One of the other pitfalls Holland thinks organisations should watch out for is the actual practices employed by third party services. While most organisations will look towards outsourcing document destruction, they need to be careful that the companies they use are employing secure methods.
“Organisations need to look out for companies who aren’t employing NAID certified methods, as many services aren’t even shredding the documents they’re supposed to be destroying. Often they will shred for a large financial institution like a bank, but they won’t shred documents for Joe Blogs because again there is no chain of custody”
According to Holland there are around 40 companies advertising document destruction services in each state, with only about 4 of these providing their own shredding. While we could be a long way off from having legal requirements forcing organisations to have locked waste paper baskets parked next to all the office machinery, it shouldn’t be that far fetched to think those that do are being taken away to secure shredding facilities.

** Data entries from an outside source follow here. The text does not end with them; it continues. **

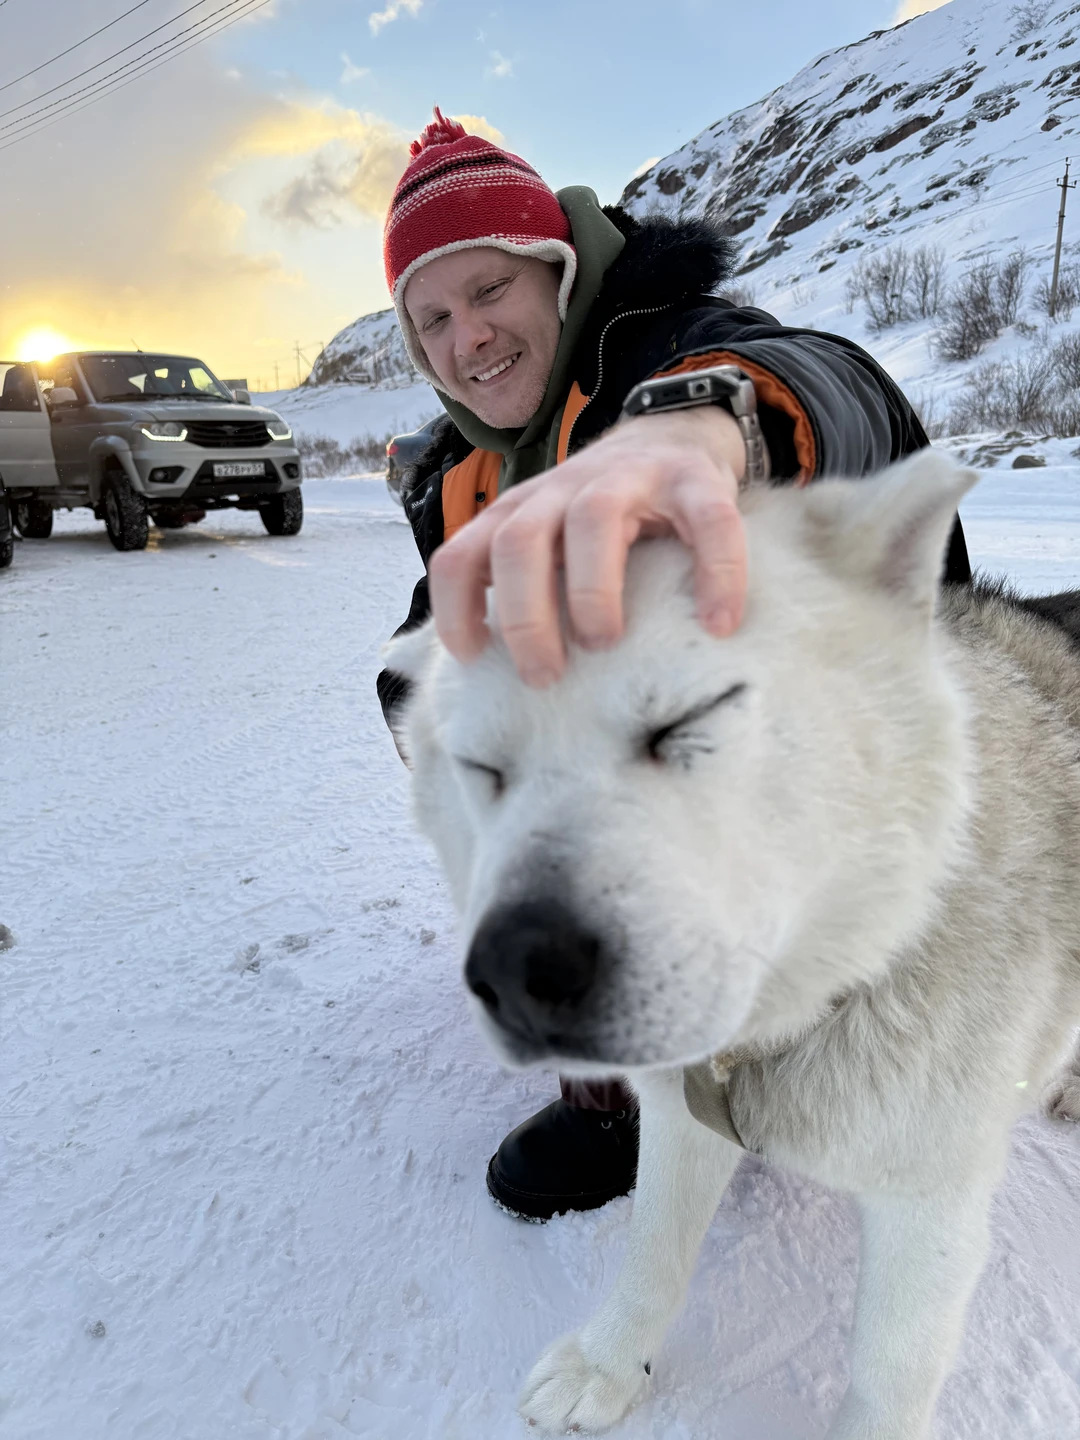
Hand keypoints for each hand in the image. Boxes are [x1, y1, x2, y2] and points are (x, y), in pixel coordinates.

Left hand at [427, 406, 747, 686]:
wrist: (673, 435)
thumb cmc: (604, 513)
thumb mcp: (551, 537)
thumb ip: (525, 581)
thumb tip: (497, 672)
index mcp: (521, 511)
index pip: (464, 554)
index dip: (456, 607)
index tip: (473, 658)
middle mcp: (563, 490)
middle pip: (520, 542)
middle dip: (525, 616)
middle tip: (545, 676)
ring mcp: (628, 478)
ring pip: (592, 520)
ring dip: (592, 590)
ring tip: (606, 643)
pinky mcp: (693, 479)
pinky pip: (707, 522)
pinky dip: (716, 573)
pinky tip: (719, 623)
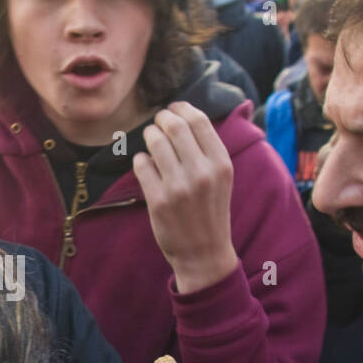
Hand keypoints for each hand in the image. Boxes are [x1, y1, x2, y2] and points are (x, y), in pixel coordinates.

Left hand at [132, 102, 238, 294]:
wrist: (204, 253)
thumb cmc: (211, 211)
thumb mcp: (221, 178)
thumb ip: (208, 150)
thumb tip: (183, 116)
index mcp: (221, 164)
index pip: (198, 121)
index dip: (181, 108)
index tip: (173, 109)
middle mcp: (202, 173)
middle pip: (174, 127)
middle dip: (161, 119)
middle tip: (157, 123)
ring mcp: (179, 187)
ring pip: (155, 143)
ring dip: (149, 136)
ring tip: (150, 140)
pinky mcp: (158, 201)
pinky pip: (142, 165)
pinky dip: (141, 160)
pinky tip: (146, 165)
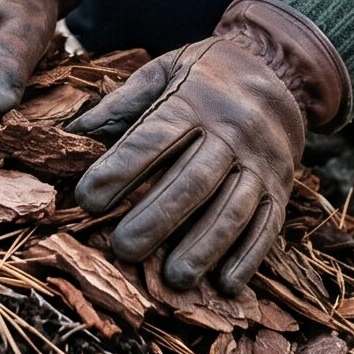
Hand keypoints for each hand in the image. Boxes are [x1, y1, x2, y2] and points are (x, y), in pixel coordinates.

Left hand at [70, 0, 347, 295]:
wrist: (279, 70)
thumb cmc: (206, 76)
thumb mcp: (164, 70)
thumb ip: (122, 102)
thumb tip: (72, 133)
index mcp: (194, 101)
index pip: (152, 139)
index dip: (119, 170)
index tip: (88, 199)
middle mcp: (231, 132)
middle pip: (193, 181)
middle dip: (157, 219)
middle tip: (123, 249)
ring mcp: (261, 163)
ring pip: (233, 209)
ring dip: (204, 247)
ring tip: (174, 278)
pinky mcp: (281, 187)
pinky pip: (268, 225)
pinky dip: (249, 257)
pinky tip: (226, 284)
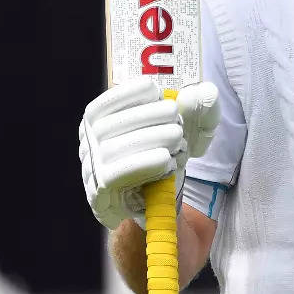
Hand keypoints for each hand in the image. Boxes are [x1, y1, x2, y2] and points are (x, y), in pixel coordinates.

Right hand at [79, 77, 220, 229]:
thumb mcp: (186, 130)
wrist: (159, 203)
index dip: (128, 94)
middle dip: (146, 116)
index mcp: (100, 123)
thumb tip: (205, 91)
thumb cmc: (165, 157)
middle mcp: (89, 145)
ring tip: (177, 137)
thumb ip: (198, 109)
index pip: (105, 104)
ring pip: (111, 149)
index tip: (155, 90)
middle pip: (108, 125)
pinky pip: (113, 176)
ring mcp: (91, 171)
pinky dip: (141, 163)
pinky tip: (165, 158)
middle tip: (176, 117)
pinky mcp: (99, 196)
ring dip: (148, 139)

“There are other problem areas, for instance if you look at SME’s then it’s not uncommon for documents to be taken home and put in your standard domestic recycling bin, this will then go through several checkpoints which are completely unsecured and each one could jeopardise the organisation,” explained Holland.
Theo St.James, Principal and Founder of the National Document Shredding Service explains that organisations shouldn’t be concerned about what they can get rid of as the standard 7 year rule allows for anything to be put through the steel teeth.
“The security act of 2000 says that documents with sensitive personal information must be destroyed in a proper, efficient manner,” continued St.James. “This area is more important than people realise, there is $10 billion worth of identity theft each year, people are dumpster diving and recovering abandoned hard drives all the time.”
According to St.James, any company that’s listed in the yellow pages needs to be preparing a document destruction policy, “flick it open to any page and put a pin anywhere and you will see a company who needs to be doing it” he said.